The cryptocurrency market in the U.S. may be facing a major turning point. Donald Trump is expected to sign an executive order targeting what many in the industry call the quiet crackdown by banks and regulators. This order will investigate whether financial institutions acted unlawfully when they ceased providing services to cryptocurrency customers, and may force a reset of regulations, reopening vital banking access. For a sector still recovering from the fallout of the FTX exchange and ongoing legal pressures, this move could change everything. Let's take a closer look at what is really happening—and what comes next.

Trump's executive order on cryptocurrency withdrawal could reshape the U.S. digital asset market

Donald Trump is reportedly preparing to sign an executive order aimed at challenging long-standing allegations that U.S. banking regulators have treated cryptocurrency companies unfairly. If this order is signed as expected, it could mark a significant shift in how traditional financial institutions engage with digital asset companies.

Could this reverse the coldness of Operation Choke Point 2.0?

For more than two years, cryptocurrency executives have argued that regulators have quietly pushed digital asset companies out of the financial system.
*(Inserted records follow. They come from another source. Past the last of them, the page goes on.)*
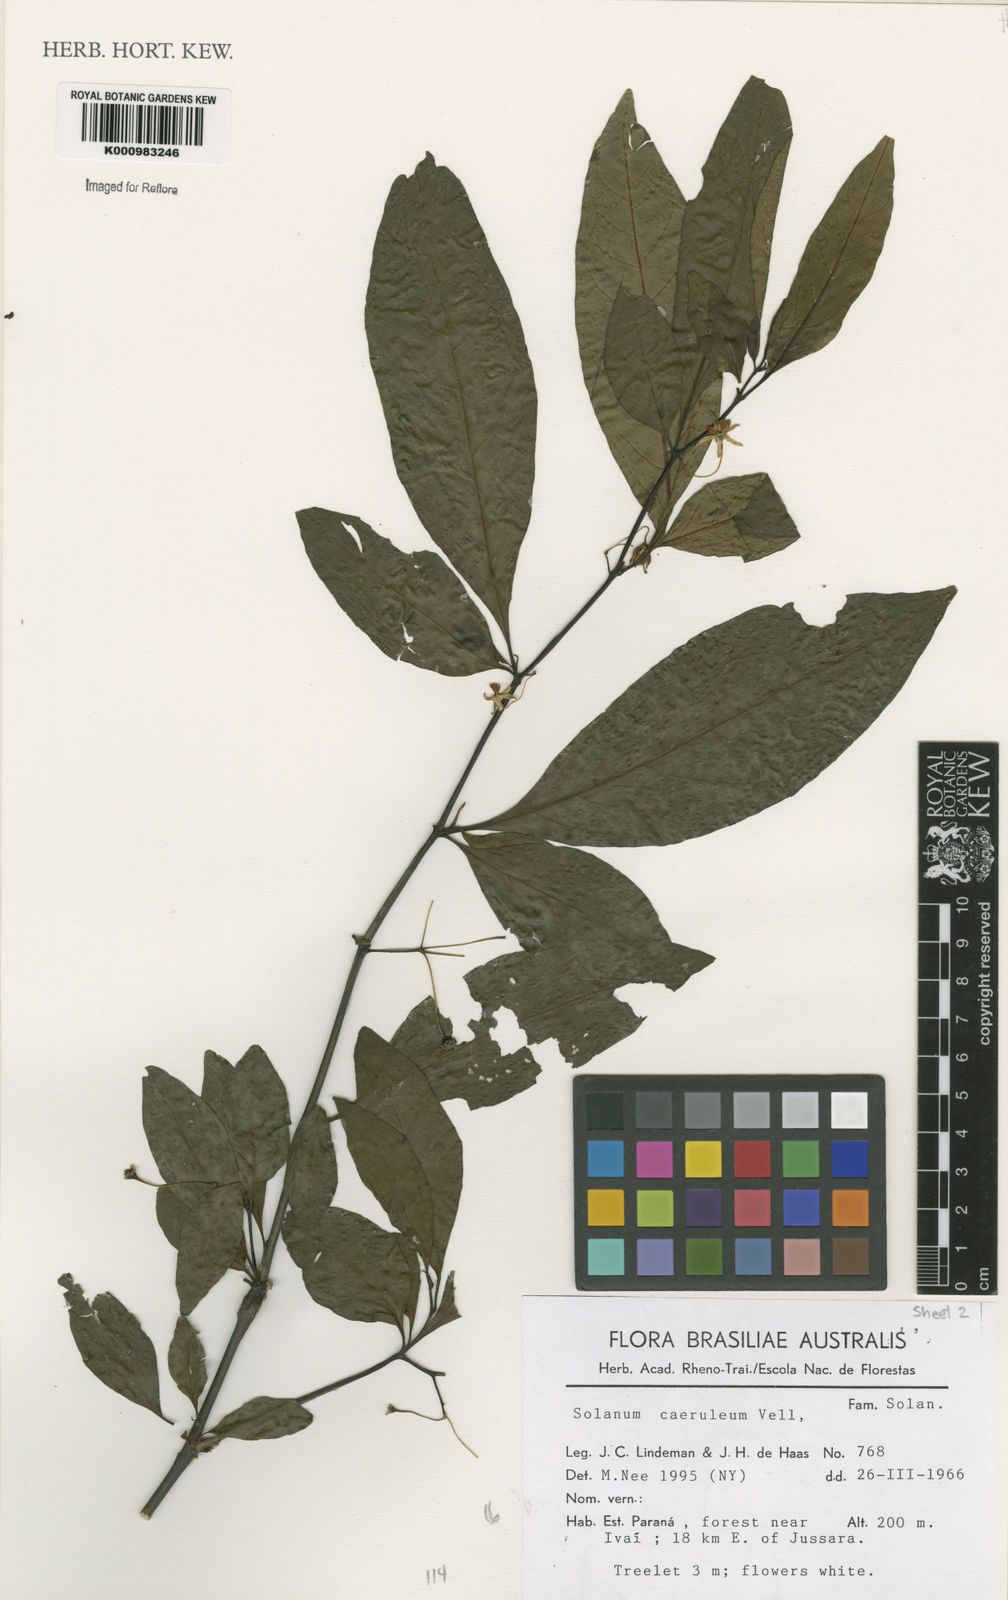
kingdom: Plantae
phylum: Tracheophyta
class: Magnoliopsida
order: Solanales
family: Solanaceae
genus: Solanum
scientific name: Solanum campaniforme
They call it Operation Choke Point 2.0. What is the accusation? Regulators are accused of pressuring banks to sever ties with cryptocurrency businesses, especially after the collapse of FTX. A request under the Freedom of Information Act revealed that the FDIC even asked banks to pause cryptocurrency activities, confirming what many insiders had previously claimed.

The executive order proposed by Trump directly addresses the weakness of this issue. The order directs federal agencies to consider whether those regulatory moves violate antitrust or fair lending laws. If regulators are found to have colluded, legal action may be taken. This sends a clear signal that a new sheriff may be coming to town—and cryptocurrency companies may soon see the door to traditional finance reopen.

What does this mean for the cryptocurrency market in the short term?

If Trump signs the order this week, market sentiment is expected to improve across the cryptocurrency industry. Cryptocurrencies that rely heavily on U.S. banking infrastructure, such as stablecoins and platforms like Coinbase, may immediately see price increases. Even before the ink dries, the market tends to price in regulatory easing when it perceives political will leaning toward supporting cryptocurrencies.

Tokens closely linked to U.S. innovation - such as Ethereum, Chainlink, and Solana - could benefit from improved fiat pathways and reduced barriers for liquidity providers in the U.S. If banks begin to reassess their relationships with cryptocurrency companies, that could mean more abundant capital flows, better-supported infrastructure, and alleviated compliance issues.

How might investors react in the coming weeks?

This is when things get more complicated. Easing regulations does not mean that the SEC and CFTC will immediately back down. Investors will wait to see if the Department of Justice will actually enforce this order and whether banking policies will truly change. But even predicting those changes could push Bitcoin and other leading cryptocurrencies higher in the near future.

Key factor to watch: whether financial institutions will start re-engaging with previously banned cryptocurrency customers. If major banks like JPMorgan or Wells Fargo quietly continue to collaborate or provide services to digital asset companies, that will confirm this change is real—not just a political stunt.

Could this open the door for a cryptocurrency revival in the U.S.?

Not immediately. This order will first trigger investigations and assessments, rather than immediate enforcement. But it lays the groundwork. For startups, this could eliminate one of the biggest barriers to growth: access to banking. For major exchanges like Coinbase, it could mitigate compliance risks and strengthen their position in the U.S. market.

If this order also restores trust in the rule of law for conservative political groups, it could unite two powerful voter blocs - libertarian cryptocurrency advocates and right-wing financial supporters - under a common goal. This political alignment could shape U.S. cryptocurrency policy for years to come.

What's next?

There are three important things right now.

  • Will Trump actually sign this order this week or delay it?

  • Reactions from U.S. banking regulators like the FDIC and the Federal Reserve

  • Price volatility of U.S.-based cryptocurrencies and listed companies like Coinbase

If this story develops into real legal pressure against regulators that have sidelined cryptocurrency companies, expect a new wave of bullish energy to flood the market. It’s still early, but the cryptocurrency winter in the U.S. may finally be thawing.